I'm trying to write an iterator that generates primes forever, but I'm running into stack overflow and performance issues.

Here's what I have:

```
fn primes() -> Sieve {
Sieve {
iter: Some(Box::new(2..)),
}
}
struct Sieve {
iter: Option<Box<dyn Iterator<Item = u32>>>,
}
impl Iterator for Sieve {
type Item = u32;
fn next(&mut self) -> Option<Self::Item> {
// Option used to take ownership out of &mut Self
let mut iter = self.iter.take()?;
let prime = iter.next()?;
self.iter = Some(Box::new(iter.filter(move |n| n % prime != 0)));
Some(prime)
}
}
#[test]
fn generate_first_10() {
let first_10: Vec<u32> = primes().take(10).collect();
assert_eq!(first_10, vec![2, 3, 5, 7, 11, 13, 17, 19, 23, 29]);
}
```

Here's the "Python pseudo code", it's essentially the Sieve of Eratosthenes, but it's powered by an infinite number generator instead of a fixed Vec, and each number gets filtered away if it's divisible by a past prime:

```
import itertools
def sieve():
yield from _sieve(itertools.count(2))
def _sieve(numbers):
p = next(numbers)
yield p
yield from _sieve(n for n in numbers if n % p != 0)
```

The Python code is obviously recursive and hits the recursion limit very quickly (right after 3557), but the Rust code isn't recursive, and for the life of me I can't figure out why I'm getting a stack overflow panic while trying to do `for p in primes() { println!("{}", p); }`

(curiously it varies where it gives up on life, but always in the 338000s on my Linux machine).

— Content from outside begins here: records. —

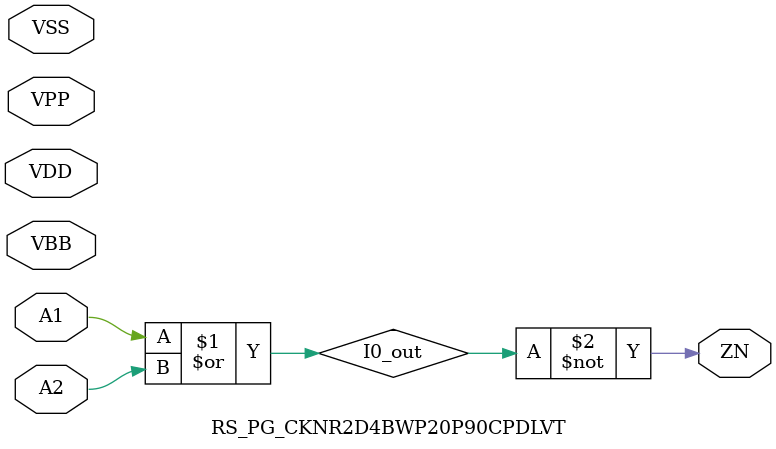
<source format=v>
`timescale 1ns / 1ps

module phase_gen_4_8( RESETB, clk, d41_d80, o_ph_clk, DGND, DVDD );
    // Port declarations
    input RESETB;
    input clk;
    input d41_d80;
    output [7:0]  o_ph_clk;
    inout DGND;
    inout DVDD;
    // Net declarations
    wire  RSTB;
    wire  d41d80i;
    wire  net1;
    wire  net2;
    wire  net3;
    wire  [0:1] net4;
    wire  net5;
    wire  [3:0] phi;
    wire  str;
supply1 DVDD_i ;
supply0 DGND_i ;
    RS_CKND4BWP20P90CPDLVT  I34( clk, net1, DVDD_i, DGND_i, DVDD_i, DGND_i );
    RS_CKND4BWP20P90CPDLVT  I35( net1, net2, DVDD_i, DGND_i, DVDD_i, DGND_i );
    RS_INVD3BWP20P90CPDLVT  I36( net5, RSTB, DVDD_i, DGND_i, DVDD_i, DGND_i );
    RS_MUX2D1BWP20P90CPDLVT  I45( phi[3], phi[1], d41d80i, net3, DVDD_i, DGND_i, DVDD_i, DGND_i );
// DFCNQD2_TSPC_LVT<= DFCNQD2BWP20P90CPDLVT
    RS_DFCNQD2BWP20P90CPDLVT  I24( str, net2, RSTB, phi[0], DVDD_i, DGND_i, DVDD_i, DGND_i );
    RS_DFCNQD2BWP20P90CPDLVT  I28( phi[1], net2, RSTB, phi[2], DVDD_i, DGND_i, DVDD_i, DGND_i );
    RS_DFCNQD2BWP20P90CPDLVT  I50( phi[0], net1, RSTB, phi[1], DVDD_i, DGND_i, DVDD_i, DGND_i );
    RS_DFCNQD2BWP20P90CPDLVT  I51( phi[2], net1, RSTB, phi[3], DVDD_i, DGND_i, DVDD_i, DGND_i );
    RS_PG_CKNR2D4BWP20P90CPDLVT  I57[3:0]( {d41d80i, d41d80i, d41d80i, d41d80i}, phi,
        o_ph_clk[7:4], {DVDD_i, DVDD_i, DVDD_i, DVDD_i}, {DGND_i, DGND_i, DGND_i, DGND_i},
        {DVDD_i, DVDD_i, DVDD_i, DVDD_i}, {DGND_i, DGND_i, DGND_i, DGND_i} );
    RS_PG_BUFFD4BWP20P90CPDLVT  I48[3:0]( phi, o_ph_clk[3:0], {DVDD_i, DVDD_i, DVDD_i, DVDD_i}
        , {DGND_i, DGND_i, DGND_i, DGND_i}, {DVDD_i, DVDD_i, DVDD_i, DVDD_i}, {DGND_i, DGND_i, DGND_i,
        DGND_i} );
    RS_BUFFD2BWP20P90CPDLVT  I58( d41_d80, d41d80i, DVDD_i, DGND_i, DVDD_i, DGND_i );
    RS_CKND1BWP20P90CPDLVT  I46( net3, str, DVDD_i, DGND_i, DVDD_i, DGND_i );
    RS_INVD2BWP20P90CPDLVT  I54[1:0]( {phi[2],phi[0]}, net4, {DVDD_i, DVDD_i}, {DGND_i,
        DGND_i}, {DVDD_i, DVDD_i}, {DGND_i, DGND_i} );
    RS_INVD1BWP20P90CPDLVT  I3( RESETB, net5, DVDD_i, DGND_i, DVDD_i, DGND_i );
endmodule //phase_gen_4_8

module RS_PG_BUFFD4BWP20P90CPDLVT (I, Z, VDD, VSS, VPP, VBB);
    inout VDD;
    inout VSS;
    inout VPP;
    inout VBB;
    input I;
    output Z;
    buf (Z, I);

specify
    specparam
    tplh0 = 0.045, // 10ps
    tphl0 = 0.045;
    (I => Z) = (tplh0,tphl0);
endspecify

endmodule

module RS_PG_CKNR2D4BWP20P90CPDLVT (A1, A2, ZN, VDD, VSS, VPP, VBB);
    inout VDD;
    inout VSS;
    inout VPP;
    inout VBB;
    input A1, A2;
    output ZN;
    or (I0_out, A1, A2);
    not (ZN, I0_out);

  specify
    specparam
    tplh0 = 0.045, // 10ps
    tphl0 = 0.045;
    (A1 => ZN) = (tplh0,tphl0);
    (A2 => ZN) = (tplh0,tphl0);
  endspecify
endmodule



</source>
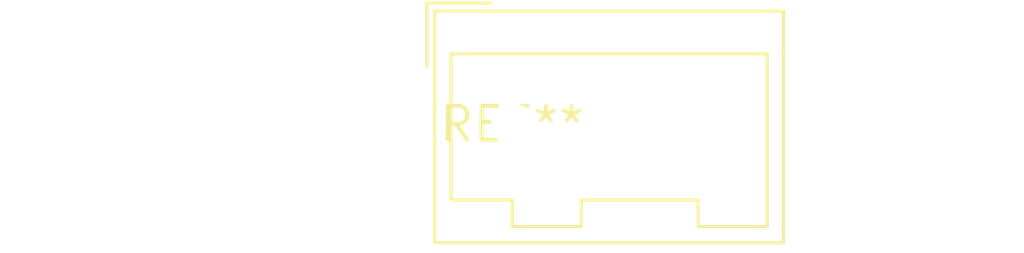
<source format=kicad_pcb>
(kicad_pcb (version 20240108) (generator pcbnew)

  (general
    (thickness 1.6)
  )

  (paper "A4")
  (layers
    (0 "F.Cu" signal)
    (31 "B.Cu" signal)
    (32 "B.Adhes" user "B.Adhesive")
    (33 "F.Adhes" user "F.Adhesive")
    (34 "B.Paste" user)
    (35 "F.Paste" user)
    (36 "B.SilkS" user "B.Silkscreen")
    (37 "F.SilkS" user "F.Silkscreen")
    (38 "B.Mask" user)
    (39 "F.Mask" user)
    (40 "Dwgs.User" user "User.Drawings")
    (41 "Cmts.User" user "User.Comments")
    (42 "Eco1.User" user "User.Eco1")
    (43 "Eco2.User" user "User.Eco2")
    (44 "Edge.Cuts" user)
    (45 "Margin" user)
    (46 "B.CrtYd" user "B.Courtyard")
    (47 "F.CrtYd" user "F.Courtyard")
    (48 "B.Fab" user)
    (49 "F.Fab" user)
    (50 "User.1" user)
    (51 "User.2" user)
    (52 "User.3" user)
    (53 "User.4" user)
    (54 "User.5" user)
    (55 "User.6" user)
    (56 "User.7" user)
    (57 "User.8" user)
    (58 "User.9" user)
  )

  (setup
    (pad_to_mask_clearance 0)
    (pcbplotparams
      (layerselection 0x00010fc_ffffffff)
      (plot_on_all_layers_selection 0x0000000_00000000)
      (disableapertmacros false)
      (usegerberextensions false)
      (usegerberattributes false)
      (usegerberadvancedattributes false)
      (creategerberjobfile false)
      (dashed_line_dash_ratio 12.000000)
      (dashed_line_gap_ratio 3.000000)
      (svgprecision 4)
      (plotframeref false)
      (viasonmask false)
      (mode 1)
      (useauxorigin false)
      (hpglpennumber 1)
      (hpglpenspeed 20)
      (hpglpendiameter 15.000000)
      (dxfpolygonmode false)
      (dxfimperialunits false)
      (dxfusepcbnewfont false)
      (psnegative false)
      (psa4output false)
      (plotreference false)
      (plotvalue false)
      (plotinvisibletext false)
      (sketchpadsonfab false)
      (subtractmaskfromsilk false)
      (outputformat 1)
      (mirror false)
      (drillshape 1)
      (scaleselection 1)
      (outputdirectory "")
    )
  )

  (net 0 "")

  (footprint "Wago_734-133_1x03_P3.50mm_Vertical" (layer "F.Cu") (at 0 0))

)

</source>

The other issue is performance, where a sloppily written Vec based sieve implementation is over 2000x faster for generating primes up to 338000. I have a feeling it's the many Box::new() allocations, but I don't know how to start profiling this. Could this be pre-allocated/amortized somehow? Is there a way to use generics/monomorphization? Is there some unsafe magic I could be using? Are the unreleased generators what I'm looking for? I don't want to give up this idea just yet.

I'm a little stuck, all insights would be very helpful

FYI, I'm intending to use this for competitive programming (great for lazily finding prime factors for example), so I can't use libraries, but don't mind using unsafe code.